Killing yourself off must be weird, even in a book. Guest laughs. "Yeah, but it was a sad time," he says of the enforced dormancy of his philosophical side. Guest was four months into Tulane's doctorate of philosophy program when he walked away to follow his rock dreams. "I liked studies and school and stuff, and if you're going to also do music, you've gotta cut one of 'em down…I'd really like to return to that someday, but as it is now, the man is dead."

Sam West's musical misadventures are based on an actual Moses Guest tour. At the time, keyboardist Rick Thompson was on hiatus with the band and performing with Mary Cutrufello. According to Guest, Thompson is "de-boop" in the "boop-de-boop" equation that drives the band's sound, and touring without him was lonesome indeed. "The chemistry was a pile of shit and it caused much pain," Guest says. "But it is an actual trip, and there's lots of things that actually happened to us, these Cheese Chronicles descriptions. I realized reading that there's this set of things that happen to bands that just happen to every one of them."
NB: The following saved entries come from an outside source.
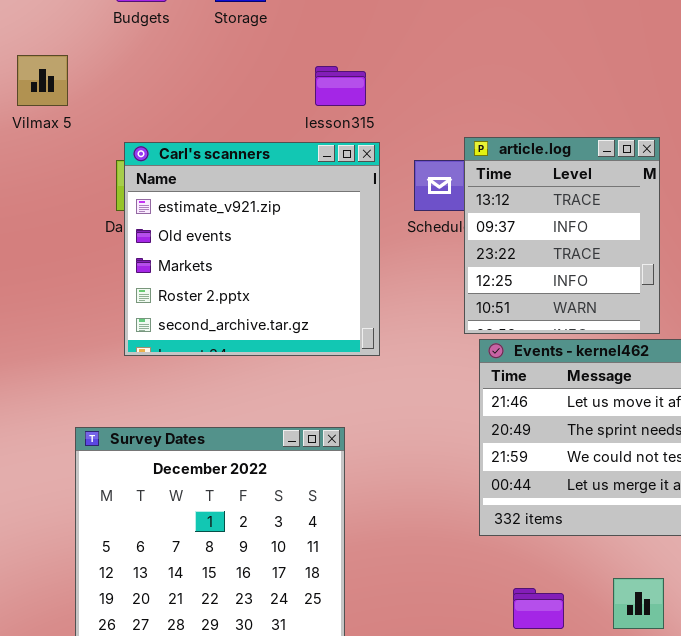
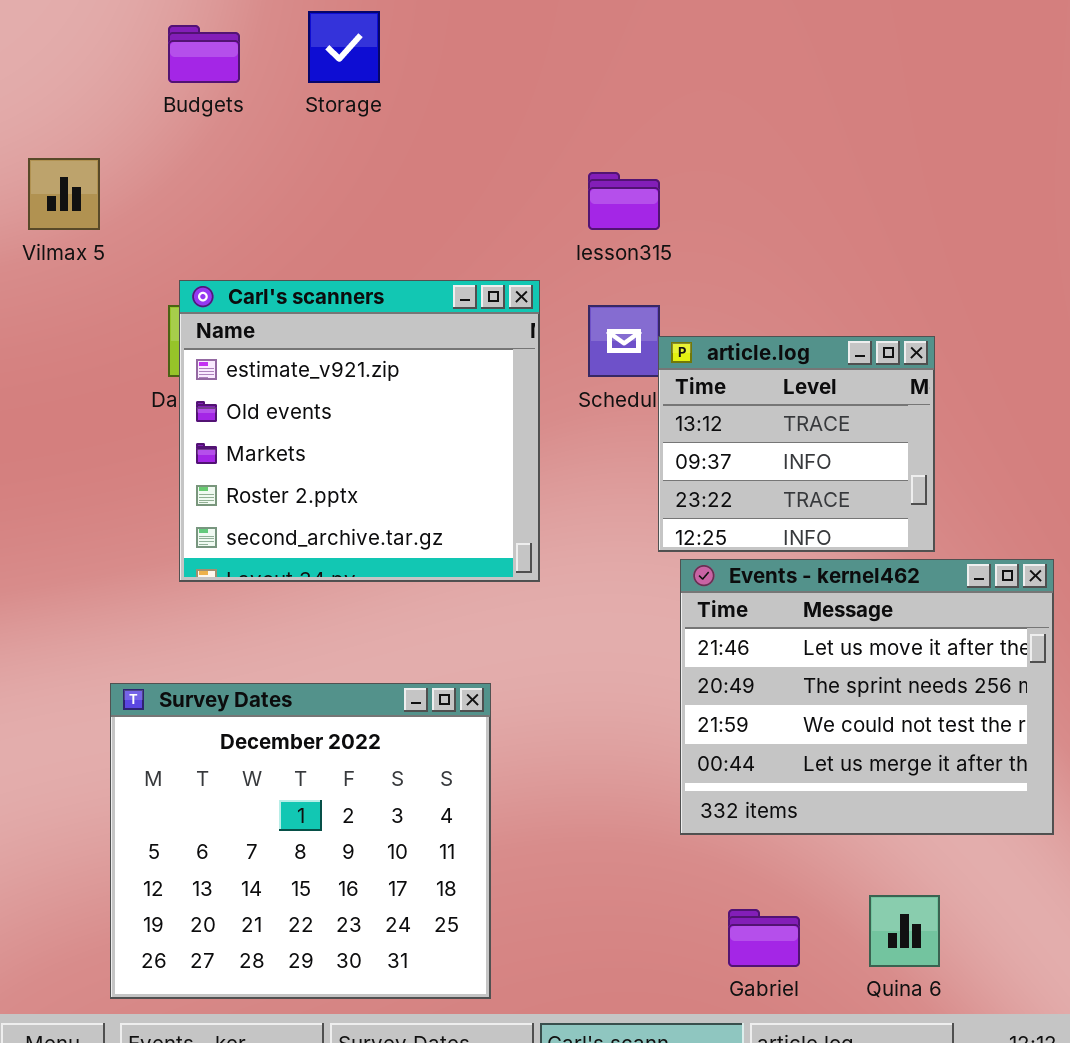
lesson315: [315,66,366,106] -> [588,172,660,230], moved
article.log: [464,137,660,334] -> [658,336,935,552], resized

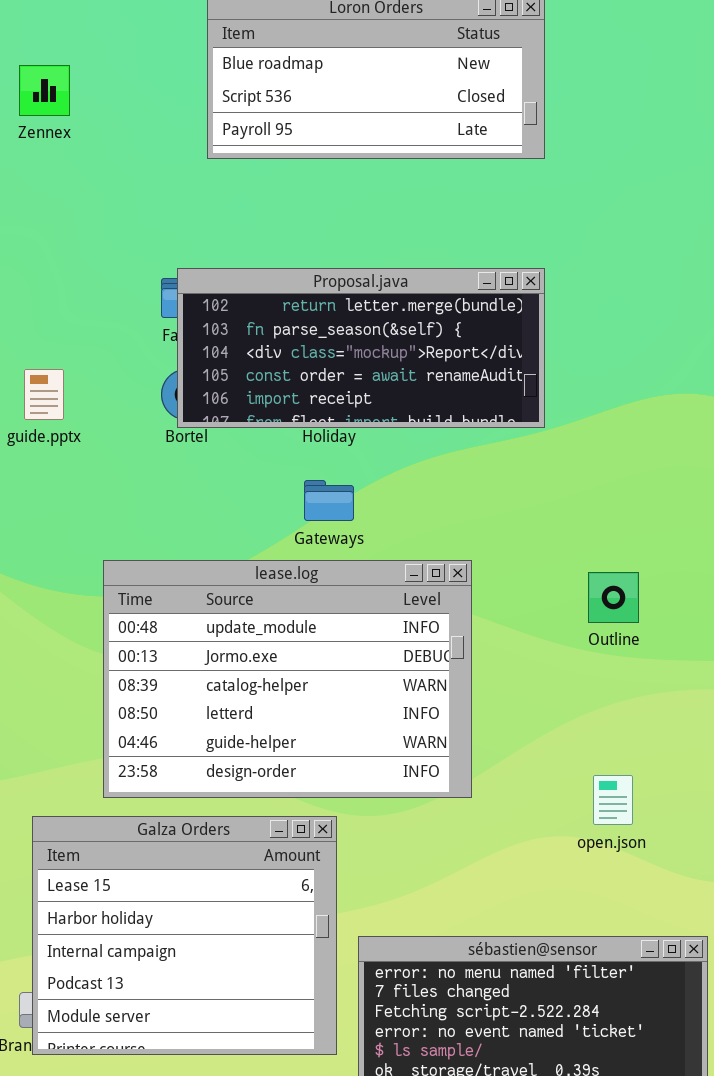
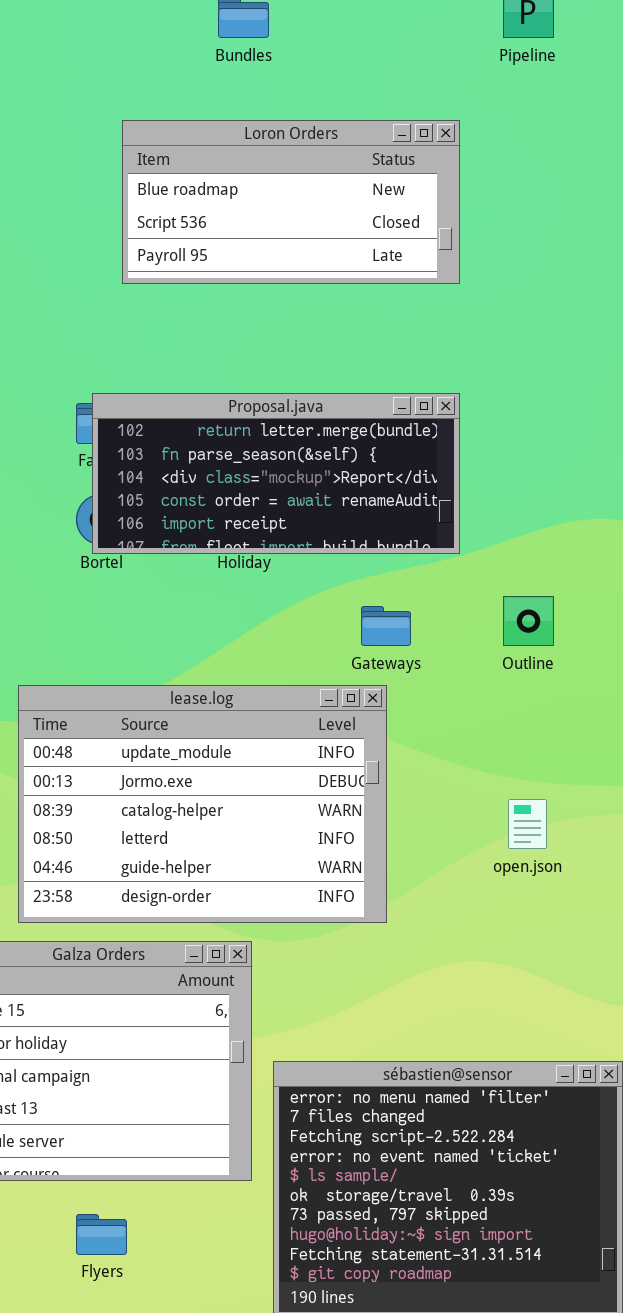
Gateways: [304,480,354,521] -> [361,606,411,646], moved
Outline: [588,572,639,623] -> [503,596,554,646], moved
open.json: [593,775,633,825] -> [508,799,547,849], moved

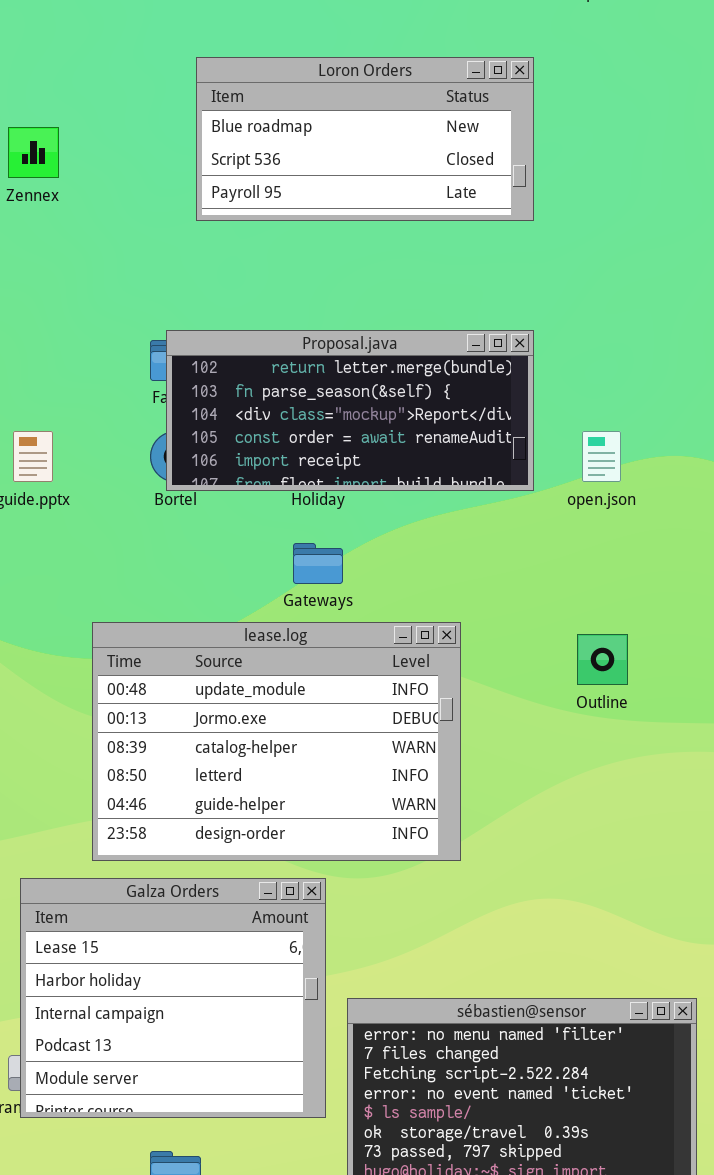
Outline: [503,596,554,646] -> [577,634,628,685], moved
Gateways: [361,606,411,646] -> [293,543,343,584], moved
open.json: [508,799,547,849] -> [582,431,621,482], moved

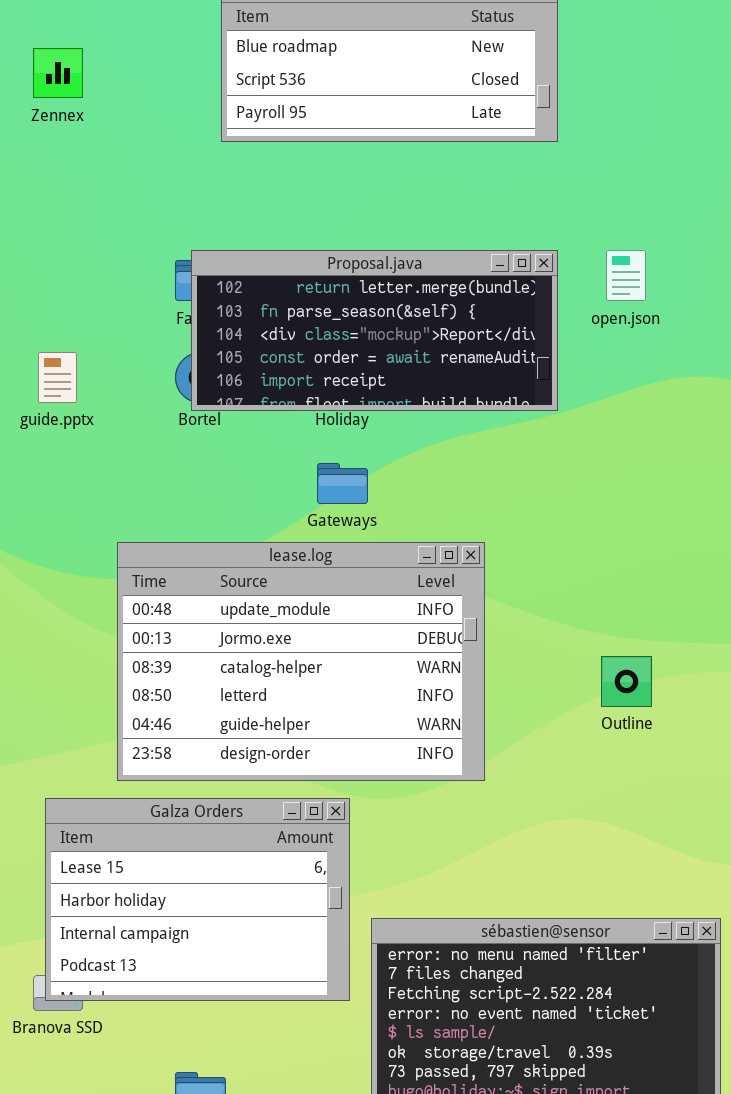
open.json: [582,431,621,482] -> [606,250,646,301], moved
Outline: [577,634,628,685] -> [601,656,652,707], moved
Galza Orders: [20,878,326,1118] -> [45,798,350,1001], resized

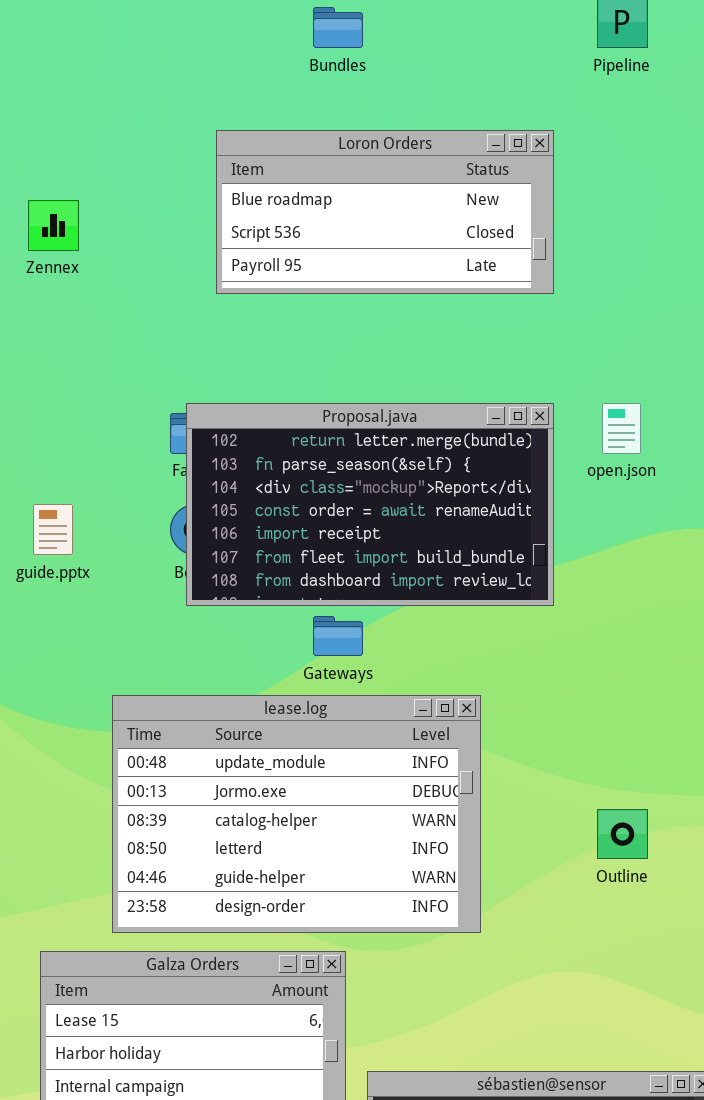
Proposal.java: [191,250,558,411] -> [186,403,554,606], resized

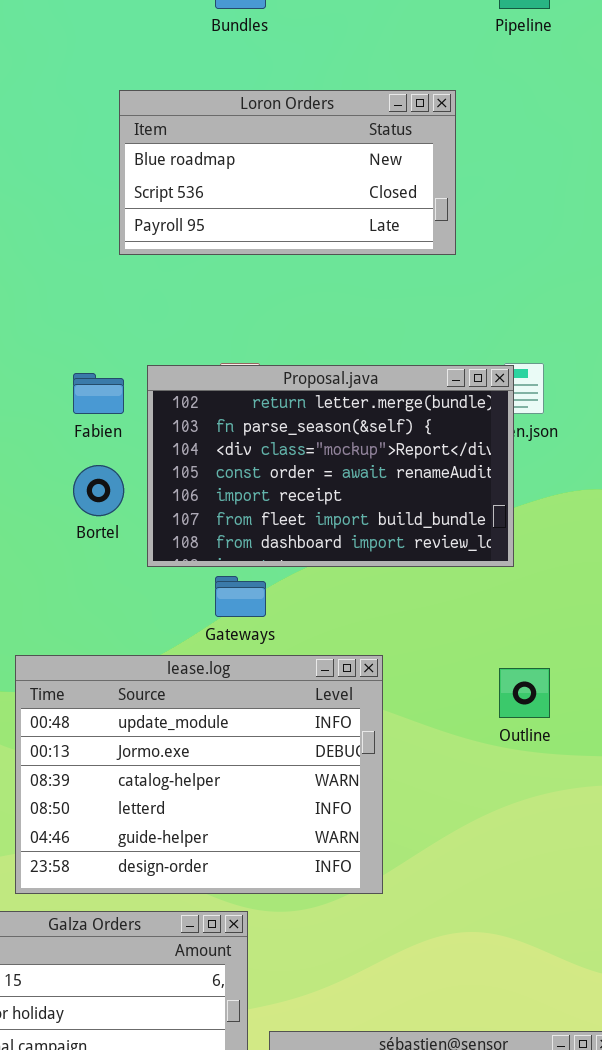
Proposal.java: [186,403,554,606] -> [147,365,514,567], moved
Outline: [597,809,648,859] -> [499,668,550,718], moved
The Cheese Chroniclesis a neglected classic of the road horror story genre by Tommy Womack, formerly of the Nashville-based almost famous rock group Government Cheese. And Guest is right about the universal experiences of life in a band. He saw Moses Guest in Government Cheese, and Furstenfeld's allusion to the broken wrist in Arkansas was strikingly similar to a story in Womack's book wherein a band member's jaw is shattered by a West Virginia coal miner on a spree.

There's also a villain in Waterville. "Cowboy Man," says Guest. "He's a cowboy hat-wearing tie-dye guy…I kinda want to deconstruct all the myths of this hippie crap" -- here he laughs -- "at the risk of turning off a lot of people that like our music, 'cause I guess we're kind of jam, Southern rock, but I just never could quite handle the facade that is hung so desperately and intensely by the hippies, especially now that it's gotten so far from its true time. So I mixed in this Cowboy Man guy. He's in a band, but he's like a rapist, an evil person. A What Lies Beneath kinda thing."